• Work task
Both the line containing "309). In pixels." and the last line of the listing are included: write out exactly the lines from one to the other.

++++++++++

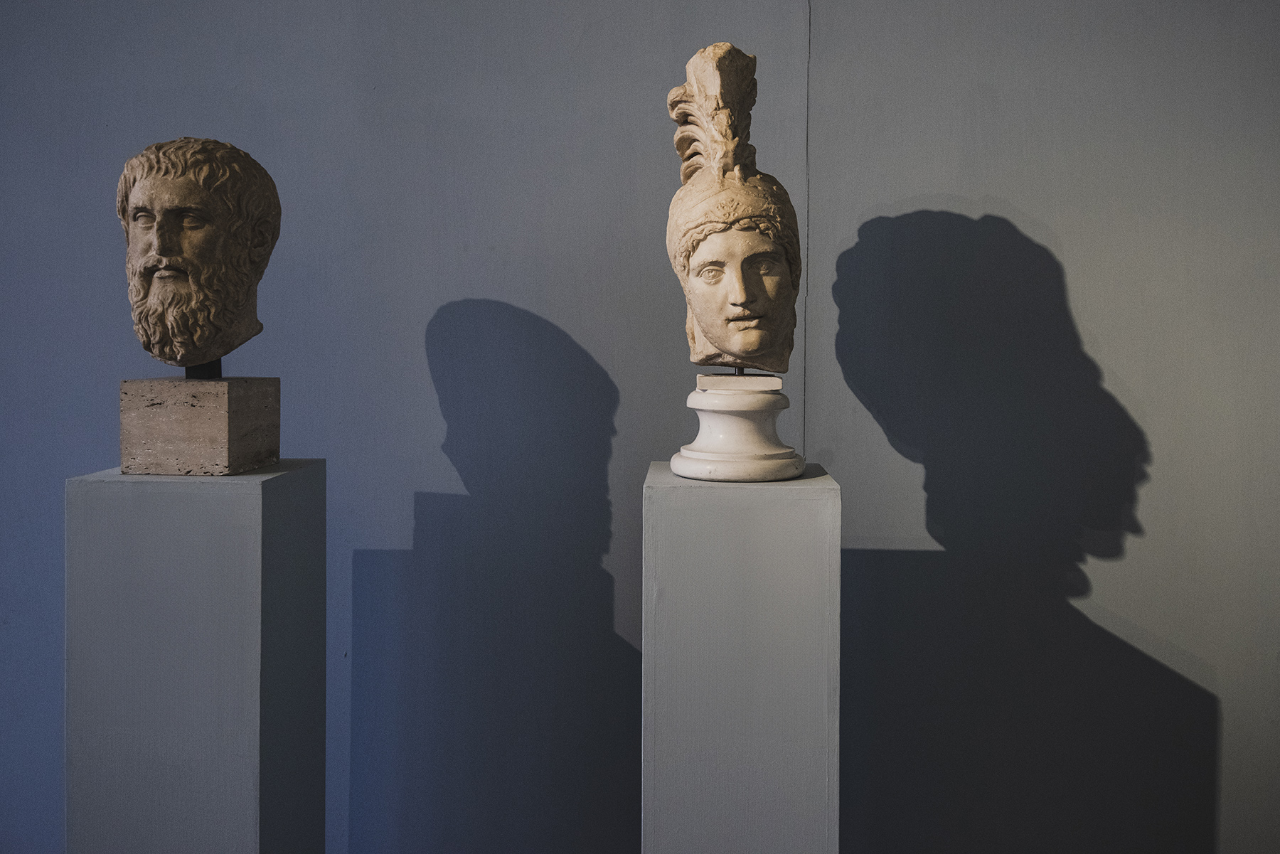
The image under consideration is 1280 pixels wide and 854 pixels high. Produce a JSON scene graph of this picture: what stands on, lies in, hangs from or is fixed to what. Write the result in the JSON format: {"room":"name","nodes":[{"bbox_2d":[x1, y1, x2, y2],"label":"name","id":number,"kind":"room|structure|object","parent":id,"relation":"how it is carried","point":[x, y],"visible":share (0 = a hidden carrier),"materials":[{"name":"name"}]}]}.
{"room":"museum","nodes":[
{"label":"museum","id":0,"kind":"room"},
{"bbox_2d":[0,0,1279,850],"label":"wall","id":1,"kind":"structure","parent":0,"point":[1101,332],"materials":[{"name":"paint"}]},
{"label":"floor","id":2,"kind":"structure","parent":0,"visible":0},
{"bbox_2d":[64,457,327,853],"label":"pedestal","id":3,"kind":"object","parent":2,"relation":"on","point":[276,509],"visible":0.98,"materials":[{"name":"stone"}]},
{"bbox_2d":[118,375,281,475],"label":"stone block","id":4,"kind":"object","parent":3,"relation":"on","point":[221,414],"visible":0.95,"materials":[{"name":"stone"}]},
{"bbox_2d":[117,135,280,370],"label":"bust","id":5,"kind":"object","parent":4,"relation":"on","point":[206,292],"visible":0.98,"materials":[{"name":"brown stone"}]},
{"bbox_2d":[184,359,222,378],"label":"stand","id":6,"kind":"object","parent":4,"relation":"on","point":[186,372],"visible":0.32,"materials":[{"name":"black metal"}]},
{"bbox_2d":[641,457,841,853],"label":"pedestal","id":7,"kind":"object","parent":2,"relation":"on","point":[715,526],"visible":0.98,"materials":[{"name":"stone"}]},
{"bbox_2d":[665,375,805,483],"label":"pedestal","id":8,"kind":"object","parent":7,"relation":"on","point":[732,439],"visible":0.97,"materials":[{"name":"white stone"}]},
{"bbox_2d":[663,37,802,371],"label":"bust","id":9,"kind":"object","parent":8,"relation":"on","point":[749,344],"visible":0.98,"materials":[{"name":"beige stone"}]},
{"bbox_2d":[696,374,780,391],"label":"block","id":10,"kind":"object","parent":8,"relation":"on","point":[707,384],"visible":0.87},
{"bbox_2d":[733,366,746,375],"label":"metal rod","id":11,"kind":"object","parent":8,"relation":"on","point":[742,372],"visible":0.3,"materials":[{"name":"black metal"}]}
]}

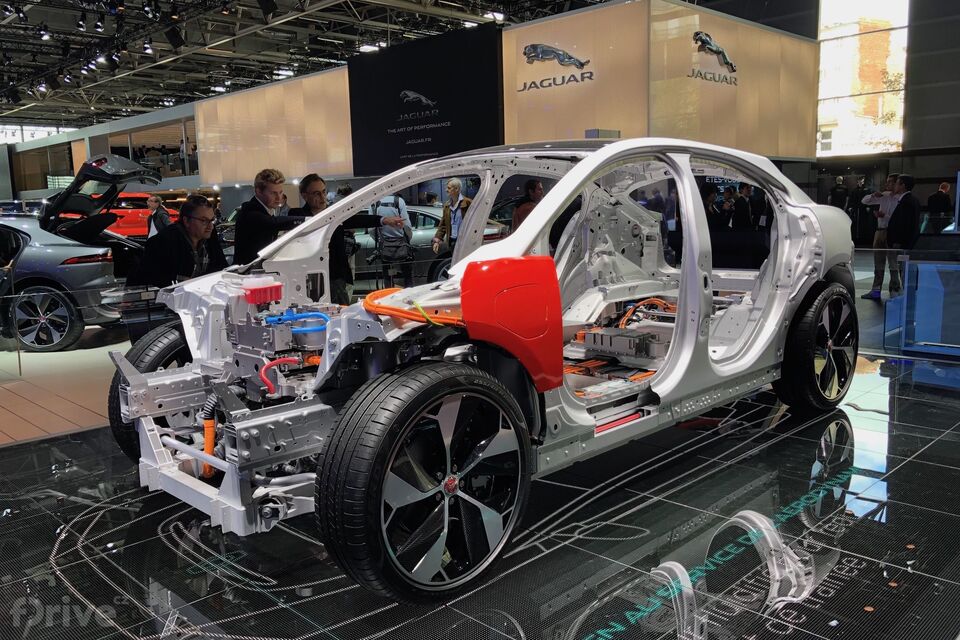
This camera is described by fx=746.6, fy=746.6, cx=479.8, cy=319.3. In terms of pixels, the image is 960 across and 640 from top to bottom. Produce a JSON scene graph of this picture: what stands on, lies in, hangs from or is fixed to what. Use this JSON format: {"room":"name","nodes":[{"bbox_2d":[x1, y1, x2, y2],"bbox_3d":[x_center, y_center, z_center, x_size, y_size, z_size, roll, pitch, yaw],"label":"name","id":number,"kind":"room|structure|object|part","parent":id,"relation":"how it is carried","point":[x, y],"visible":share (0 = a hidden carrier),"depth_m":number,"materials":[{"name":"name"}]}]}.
{"room":"event hall","nodes":[
{"label":"event hall","id":0,"kind":"room"},
{"bbox_2d":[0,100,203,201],"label":"left wall","id":1,"kind":"structure","parent":0,"point":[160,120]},
{"bbox_2d":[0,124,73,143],"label":"window","id":2,"kind":"structure","parent":1,"relation":"in","point":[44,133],"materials":[{"name":"white"}]},
{"bbox_2d":[194,66,353,185],"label":"wall","id":3,"kind":"structure","parent":0,"point":[342,153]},
{"bbox_2d":[0,0,614,129],"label":"ceiling","id":4,"kind":"structure","parent":0,"point":[141,77],"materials":[{"name":"black metal"}]},
{"bbox_2d":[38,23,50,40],"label":"spotlight","id":5,"kind":"object","parent":4,"relation":"hanging from","point":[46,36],"visible":0.95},
{"bbox_2d":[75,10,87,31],"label":"spotlight","id":6,"kind":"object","parent":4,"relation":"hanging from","point":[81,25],"visible":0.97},
{"bbox_2d":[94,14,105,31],"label":"spotlight","id":7,"kind":"object","parent":4,"relation":"hanging from","point":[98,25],"visible":0.97,"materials":[{"name":"black"}]},
{"bbox_2d":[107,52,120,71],"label":"spotlight","id":8,"kind":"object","parent":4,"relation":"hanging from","point":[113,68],"visible":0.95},
{"bbox_2d":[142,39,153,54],"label":"spotlight","id":9,"kind":"object","parent":4,"relation":"hanging from","point":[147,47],"visible":0.95,"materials":[{"name":"black"}]},
{"bbox_2d":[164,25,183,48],"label":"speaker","id":10,"kind":"object","parent":4,"relation":"hanging from","point":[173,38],"visible":0.98,"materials":[{"name":"black"}]},
{"bbox_2d":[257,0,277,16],"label":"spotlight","id":11,"kind":"object","parent":4,"relation":"hanging from","point":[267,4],"visible":0.98,"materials":[{"name":"black"}]},
{"bbox_2d":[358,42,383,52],"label":"ceiling light","id":12,"kind":"object","parent":4,"relation":"attached to","point":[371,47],"visible":0.7,"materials":[{"name":"white"}]},
{"bbox_2d":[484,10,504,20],"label":"ceiling light","id":13,"kind":"object","parent":4,"relation":"attached to","point":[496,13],"visible":0.83,"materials":[{"name":"white"}]},
{"bbox_2d":[0,257,959,639],"bbox_3d":[-0.710,0.130,7.883,12.728,0.202,14.796,7,13,44],"label":"floor","id":14,"kind":"structure","parent":0,"point":[87,417],"depth_m":3.78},
{"bbox_2d":[1,155,159,351],"bbox_3d":[-5.176,-0.736,7.712,3.889,1.839,1.928,-1,9,2],"label":"gray car","id":15,"kind":"object","parent":14,"relation":"on","point":[121,161],"visible":0.82,"depth_m":7.08,"materials":[{"name":"metal"}]},
{"bbox_3d":[-4.296,-0.013,7.323,0.637,0.608,0.362,-1,9,2],"label":"alloy wheel","id":16,"kind":"part","parent":15,"relation":"part of","materials":[{"name":"metal"}]},
{"bbox_2d":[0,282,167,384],"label":"glass barrier","id":17,"kind":"object","parent":14,"relation":"on","point":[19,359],"visible":0.77,"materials":[{"name":"clear glass"}]},
{"bbox_2d":[59,191,187,237],"label":"red car","id":18,"kind":"object","parent":14,"relation":"on","point":[123,228],"visible":0.38,"materials":[{"name":"red metal"}]},
{"bbox_2d":[145,194,170,235],"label":"man","id":19,"kind":"object","parent":14,"relation":"on","point":[153,200],"visible":0.53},
{"bbox_2d":[127,194,225,289],"bbox_3d":[-2.072,-0.320,5.240,0.577,1.066,0.652,1,9,14],"label":"man","id":20,"kind":"object","parent":14,"relation":"on","point":[198,206],"visible":0.68,"depth_m":5.08},
{"bbox_2d":[232,167,298,264],"bbox_3d":[-1.605,-0.508,5.734,0.526,1.249,0.538,1,9,16],"label":"man","id":21,"kind":"object","parent":14,"relation":"on","point":[269,181],"visible":0.62,"depth_m":5.53},
{"bbox_2d":[293,172,380,304],"bbox_3d":[-1.115,-0.443,5.897,0.543,1.327,0.594,7,13,44],"label":"man","id":22,"kind":"object","parent":14,"relation":"on","point":[314,180],"visible":0.53,"depth_m":5.69},
{"bbox_2d":[372,192,413,288],"bbox_3d":[-1.115,-0.959,9.500,0.526,1.416,0.521,7,13,44],"label":"person","id":23,"kind":"object","parent":14,"relation":"on","point":[391,234],"visible":0.89,"depth_m":9.35},
{"bbox_2d":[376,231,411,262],"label":"backpack","id":24,"kind":"object","parent":23,"relation":"attached to","point":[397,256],"visible":0.9,"depth_m":9.44,"materials":[{"name":"fabric"}]},
{"bbox_2d":[353,204,503,286],"bbox_3d":[-1.408,-1.143,11.545,3.841,1.266,1.597,1,9,17],"label":"silver car","id":25,"kind":"object","parent":14,"relation":"on","point":[365,237],"visible":0.28,"depth_m":10.72,"materials":[{"name":"metal"}]},
{"bbox_2d":[430,178,471,275],"bbox_3d":[-0.251,-0.939,8.992,0.604,1.455,0.517,7,13,44],"label":"man","id":26,"kind":"object","parent":14,"relation":"on","point":[453,187],"visible":0.67,"depth_m":8.85},
{"bbox_2d":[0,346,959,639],"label":"display platform","id":27,"kind":"object","parent":14,"relation":"on","point":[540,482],"visible":0.75,"depth_m":2.65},
{"bbox_2d":[112,137,854,604],"bbox_3d":[0.343,-0.125,3.491,1.797,1.367,3.720,7,13,44],"label":"car body","id":28,"kind":"object","parent":27,"relation":"on","point":[160,377],"visible":0.97,"depth_m":2.75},
{"bbox_2d":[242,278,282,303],"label":"red component","id":29,"kind":"object","parent":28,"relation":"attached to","point":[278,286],"visible":0.94,"depth_m":2.66,"materials":[{"name":"red plastic"}]},
{"bbox_2d":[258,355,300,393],"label":"red hose","id":30,"kind":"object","parent":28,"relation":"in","point":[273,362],"visible":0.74,"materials":[{"name":"red rubber"}]},
{"bbox_2d":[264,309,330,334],"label":"blue hose","id":31,"kind":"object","parent":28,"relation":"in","point":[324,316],"visible":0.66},
{"bbox_2d":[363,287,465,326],"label":"orange cable","id":32,"kind":"object","parent":28,"relation":"attached to","point":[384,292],"visible":0.68,"depth_m":2.30,"materials":[{"name":"orange plastic"}]},
{"bbox_2d":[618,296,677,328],"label":"orange cable","id":33,"kind":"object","parent":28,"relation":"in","point":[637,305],"visible":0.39,"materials":[{"name":"orange plastic"}]},
{"bbox_2d":[511,179,544,229],"bbox_3d":[0.583,-0.931,8.405,0.518,1.220,0.524,-6,10,-25],"label":"man","id":34,"kind":"object","parent":14,"relation":"on","point":[534,191],"visible":0.42,"depth_m":8.21},
{"bbox_2d":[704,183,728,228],"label":"person","id":35,"kind":"object","parent":14,"relation":"on","point":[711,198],"visible":0.42,"depth_m":10.38},
{"bbox_2d":[731,181,753,229],"bbox_3d":[4.163,-1.492,11.888,0.511,1.297,0.474,-6,10,-25],"label":"person","id":36,"kind":"object","parent":14,"relation":"on","point":[743,206],"visible":0.66,"depth_m":11.70},
{"bbox_2d":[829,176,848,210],"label":"person","id":37,"kind":"object","parent":14,"relation":"on","point":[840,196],"visible":0.59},
{"bbox_2d":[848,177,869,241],"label":"person","id":38,"kind":"object","parent":14,"relation":"on","point":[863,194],"visible":0.68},
{"bbox_2d":[862,174,899,298],"bbox_3d":[4.816,-0.975,8.867,0.509,1.403,0.496,-3,9,-9],"label":"man","id":39,"kind":"object","parent":14,"relation":"on","point":[883,226],"visible":0.64,"depth_m":8.78},
{"bbox_2d":[885,174,921,295],"bbox_3d":[4.796,-0.938,8.445,0.465,1.406,0.496,-3,9,-7],"label":"man","id":40,"kind":"object","parent":14,"relation":"on","point":[897,228],"visible":0.83,"depth_m":8.33},
{"bbox_2d":[882,258,959,356],"bbox_3d":[3.780,-0.067,5.316,1.578,0.693,0.531,7,13,44],"label":"display case","id":41,"kind":"object","parent":14,"relation":"on","point":[930,271],"visible":0.98,"depth_m":5.55,"materials":[{"name":"blue glass"}]},
{"bbox_2d":[926,181,952,232],"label":"person","id":42,"kind":"object","parent":14,"relation":"on","point":[932,200],"visible":0.8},
{"bbox_2d":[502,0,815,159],"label":"wall","id":43,"kind":"structure","parent":0,"point":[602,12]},
{"bbox_2d":[347,23,503,172],"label":"black banner","id":44,"kind":"object","parent":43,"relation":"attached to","point":[457,140],"visible":0.91,"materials":[{"name":"black"}]},
{"bbox_2d":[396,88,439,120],"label":"wall logo","id":45,"kind":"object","parent":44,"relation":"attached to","point":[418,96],"visible":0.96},
{"bbox_2d":[518,42,593,91],"bbox_3d":[1.168,-3.989,11.646,1.537,0.627,0.040,7,13,44],"label":"wall logo","id":46,"kind":"object","parent":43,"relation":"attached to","point":[570,58],"visible":0.99,"depth_m":11.65,"materials":[{"name":"silver metal"}]},
{"bbox_2d":[691,30,738,85],"bbox_3d":[3.719,-4.157,11.827,0.052,0.668,1.431,7,13,44],"label":"wall logo","id":47,"kind":"object","parent":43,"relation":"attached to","point":[731,68],"visible":0.99,"depth_m":11.75,"materials":[{"name":"silver metal"}]},
{"bbox_2d":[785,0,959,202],"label":"right wall","id":48,"kind":"structure","parent":0,"point":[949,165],"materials":[{"name":"grey"}]},
{"bbox_2d":[816,0,909,155],"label":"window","id":49,"kind":"structure","parent":48,"relation":"in","point":[857,15],"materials":[{"name":"glass"}]}
]}

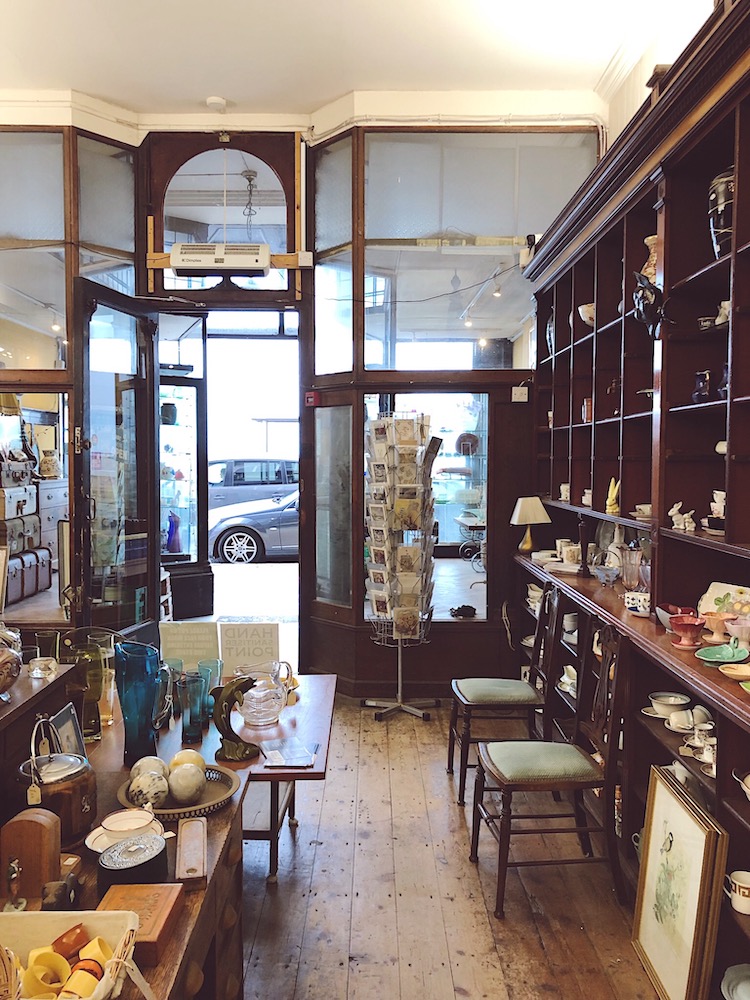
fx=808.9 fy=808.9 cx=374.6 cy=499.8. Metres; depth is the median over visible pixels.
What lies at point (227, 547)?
car
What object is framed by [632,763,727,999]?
framed picture
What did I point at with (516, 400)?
switch
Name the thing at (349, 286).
side window
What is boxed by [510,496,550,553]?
table lamp
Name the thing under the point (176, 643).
sign
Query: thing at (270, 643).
sign
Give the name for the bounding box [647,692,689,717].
white bowl
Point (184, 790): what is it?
decorative ball
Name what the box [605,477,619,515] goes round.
yellow figurine
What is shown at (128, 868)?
black box
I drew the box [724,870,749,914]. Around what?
teacup
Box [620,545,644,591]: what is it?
glass vase
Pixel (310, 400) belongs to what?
fire alarm
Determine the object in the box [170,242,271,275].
air conditioner
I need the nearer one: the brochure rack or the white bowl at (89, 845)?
the white bowl at (89, 845)
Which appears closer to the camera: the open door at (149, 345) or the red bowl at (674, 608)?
the red bowl at (674, 608)
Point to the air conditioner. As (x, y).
(205, 265)
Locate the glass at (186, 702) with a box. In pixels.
[176,673,207,743]
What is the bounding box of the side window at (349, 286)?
[314,134,354,374]
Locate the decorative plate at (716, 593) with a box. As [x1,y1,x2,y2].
[696,581,749,619]
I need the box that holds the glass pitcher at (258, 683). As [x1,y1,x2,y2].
[233,661,293,726]
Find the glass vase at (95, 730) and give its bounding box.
[69,641,108,740]
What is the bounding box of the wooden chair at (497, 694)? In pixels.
[447,584,565,802]
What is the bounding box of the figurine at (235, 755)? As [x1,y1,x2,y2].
[210,674,259,764]
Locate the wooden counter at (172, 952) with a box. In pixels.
[0,672,246,999]
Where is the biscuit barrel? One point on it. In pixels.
(75, 805)
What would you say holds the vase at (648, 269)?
in the wall unit at (555, 408)
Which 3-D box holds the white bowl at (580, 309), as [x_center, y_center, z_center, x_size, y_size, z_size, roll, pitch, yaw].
[1.163,-0.956,4.284,0.180,0.119,0.179,1,3,21]
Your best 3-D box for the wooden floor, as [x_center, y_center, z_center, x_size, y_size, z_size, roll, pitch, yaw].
[-0.628,1.552,2.381,5.022,0.103,7.814,0,3,0]
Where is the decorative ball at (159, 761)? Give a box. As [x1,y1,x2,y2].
[130,756,169,781]
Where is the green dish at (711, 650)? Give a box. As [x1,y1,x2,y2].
[696,639,748,666]
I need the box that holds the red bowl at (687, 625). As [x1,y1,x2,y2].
[667,614,706,648]
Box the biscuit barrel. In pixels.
[15,717,95,840]
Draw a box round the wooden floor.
[231,691,662,999]
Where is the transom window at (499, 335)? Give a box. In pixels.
[365,131,597,367]
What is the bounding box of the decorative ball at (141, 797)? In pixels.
[128,769,170,808]
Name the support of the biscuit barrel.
on the wooden counter at (172, 952)
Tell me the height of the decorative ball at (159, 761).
0.092 m
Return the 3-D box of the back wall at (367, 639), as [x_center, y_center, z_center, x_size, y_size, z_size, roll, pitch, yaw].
[-0.971,-0.620,5.408,5.321,3.967,0.318,0,3,0]
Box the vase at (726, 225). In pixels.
[707,168,734,259]
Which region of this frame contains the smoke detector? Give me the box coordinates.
[205,95,227,110]
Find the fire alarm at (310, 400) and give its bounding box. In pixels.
[304,391,319,406]
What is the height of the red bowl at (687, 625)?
0.093 m
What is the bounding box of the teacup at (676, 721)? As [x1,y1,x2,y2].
[665,706,704,732]
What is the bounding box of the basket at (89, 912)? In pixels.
[0,908,140,999]
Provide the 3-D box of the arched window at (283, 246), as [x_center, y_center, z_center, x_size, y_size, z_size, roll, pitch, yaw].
[-1.020,-1.866,5.513,1.113,1.046,0.079,0,3,0]
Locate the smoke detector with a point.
(213, 101)
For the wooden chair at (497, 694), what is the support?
on the wooden floor
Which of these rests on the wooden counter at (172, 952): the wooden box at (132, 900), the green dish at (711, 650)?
the wooden box at (132, 900)
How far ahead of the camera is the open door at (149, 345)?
4.82 m
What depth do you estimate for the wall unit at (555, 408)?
3.09 m
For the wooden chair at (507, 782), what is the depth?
3.00 m
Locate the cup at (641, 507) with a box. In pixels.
[633,503,651,520]
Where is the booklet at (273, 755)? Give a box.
[260,739,315,768]
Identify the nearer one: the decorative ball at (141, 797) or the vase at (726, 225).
the decorative ball at (141, 797)
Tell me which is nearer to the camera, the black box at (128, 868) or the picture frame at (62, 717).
the black box at (128, 868)
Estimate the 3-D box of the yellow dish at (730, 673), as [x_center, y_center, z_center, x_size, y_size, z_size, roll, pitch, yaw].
[1.064,0.506,2.329,0.135,0.037,0.131,2,4,37]
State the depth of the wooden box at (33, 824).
1.67 m
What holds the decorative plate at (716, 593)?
in the wall unit at (555, 408)
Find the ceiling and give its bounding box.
[0,0,707,121]
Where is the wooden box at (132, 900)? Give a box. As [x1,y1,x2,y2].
[95,881,184,962]
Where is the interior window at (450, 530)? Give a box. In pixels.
[364,394,490,622]
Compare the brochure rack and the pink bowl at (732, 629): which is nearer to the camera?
the pink bowl at (732, 629)
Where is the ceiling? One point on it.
(320, 95)
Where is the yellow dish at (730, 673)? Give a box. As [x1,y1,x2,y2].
[720,662,749,681]
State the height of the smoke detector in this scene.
0.044 m
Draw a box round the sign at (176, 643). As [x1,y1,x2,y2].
[157,620,219,670]
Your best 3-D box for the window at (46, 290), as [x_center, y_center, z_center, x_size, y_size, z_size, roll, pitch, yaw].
[-2.391,-1.537,4.986,1.026,1.491,0.034,0,3,0]
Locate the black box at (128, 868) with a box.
[97,833,169,891]
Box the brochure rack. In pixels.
[361,412,437,721]
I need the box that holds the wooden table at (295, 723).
[90,671,338,884]
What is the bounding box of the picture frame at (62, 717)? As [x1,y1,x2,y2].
[48,704,86,756]
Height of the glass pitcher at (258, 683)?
0.211 m
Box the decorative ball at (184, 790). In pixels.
[167,763,205,805]
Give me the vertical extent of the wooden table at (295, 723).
0.653 m
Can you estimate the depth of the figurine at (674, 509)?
3.05 m
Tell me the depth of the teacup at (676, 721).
2.80 m
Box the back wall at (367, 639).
[0,110,606,699]
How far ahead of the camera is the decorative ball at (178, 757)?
2.27 m
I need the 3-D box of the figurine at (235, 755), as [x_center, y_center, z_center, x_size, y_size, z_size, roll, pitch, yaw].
[-0.454,0.706,2.618,0.145,0.273,0.144,3,4,42]
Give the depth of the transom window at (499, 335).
5.28 m
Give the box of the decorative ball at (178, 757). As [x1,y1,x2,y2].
[168,748,205,773]
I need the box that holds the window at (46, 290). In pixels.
[0,130,68,372]
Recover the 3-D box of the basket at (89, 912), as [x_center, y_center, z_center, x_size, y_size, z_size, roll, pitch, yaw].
[-0.578,0.788,1.338,0.384,0.134,0.291,0,3,0]
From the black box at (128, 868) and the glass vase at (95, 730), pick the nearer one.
the black box at (128, 868)
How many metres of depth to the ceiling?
4.44 m
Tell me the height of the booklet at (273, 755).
0.010 m
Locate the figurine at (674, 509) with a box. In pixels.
[668,501,694,531]
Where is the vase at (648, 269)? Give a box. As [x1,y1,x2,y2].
[640,235,659,284]
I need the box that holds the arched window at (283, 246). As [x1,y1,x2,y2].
[146,137,297,295]
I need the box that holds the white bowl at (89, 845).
[84,807,166,854]
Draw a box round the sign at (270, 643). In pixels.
[221,621,280,673]
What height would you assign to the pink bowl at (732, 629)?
0.084 m
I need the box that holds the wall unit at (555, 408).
[516,3,749,996]
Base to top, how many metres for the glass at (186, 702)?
0.218 m
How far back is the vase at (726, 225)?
2.70 m
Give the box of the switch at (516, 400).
[511,386,528,401]
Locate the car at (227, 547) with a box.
[209,487,299,563]
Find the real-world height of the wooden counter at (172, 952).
0.942 m
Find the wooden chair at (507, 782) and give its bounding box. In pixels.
[469,610,625,918]
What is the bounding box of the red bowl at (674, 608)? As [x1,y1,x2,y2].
[655,603,696,629]
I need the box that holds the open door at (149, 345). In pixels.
[72,277,159,640]
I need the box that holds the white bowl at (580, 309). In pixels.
[578,303,595,325]
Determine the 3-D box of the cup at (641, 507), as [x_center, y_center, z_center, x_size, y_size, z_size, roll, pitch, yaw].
[1.156,0.055,3.435,0.135,0.056,0.138,1,3,20]
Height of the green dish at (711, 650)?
0.059 m
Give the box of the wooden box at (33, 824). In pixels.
[0,808,61,901]
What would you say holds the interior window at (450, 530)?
in the back wall at (367, 639)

++++++++++

• Response below
I need the box that holds the white bowl at (580, 309). In pixels.
[578,303,595,325]
Determine the 3-D box of the cup at (641, 507), as [x_center, y_center, z_center, x_size, y_size, z_size, roll, pitch, yaw].
[1.156,0.055,3.435,0.135,0.056,0.138,1,3,20]
Height of the green dish at (711, 650)?
0.059 m
Give the box of the wooden box at (33, 824). In pixels.
[0,808,61,901]
What would you say holds the interior window at (450, 530)?
in the back wall at (367, 639)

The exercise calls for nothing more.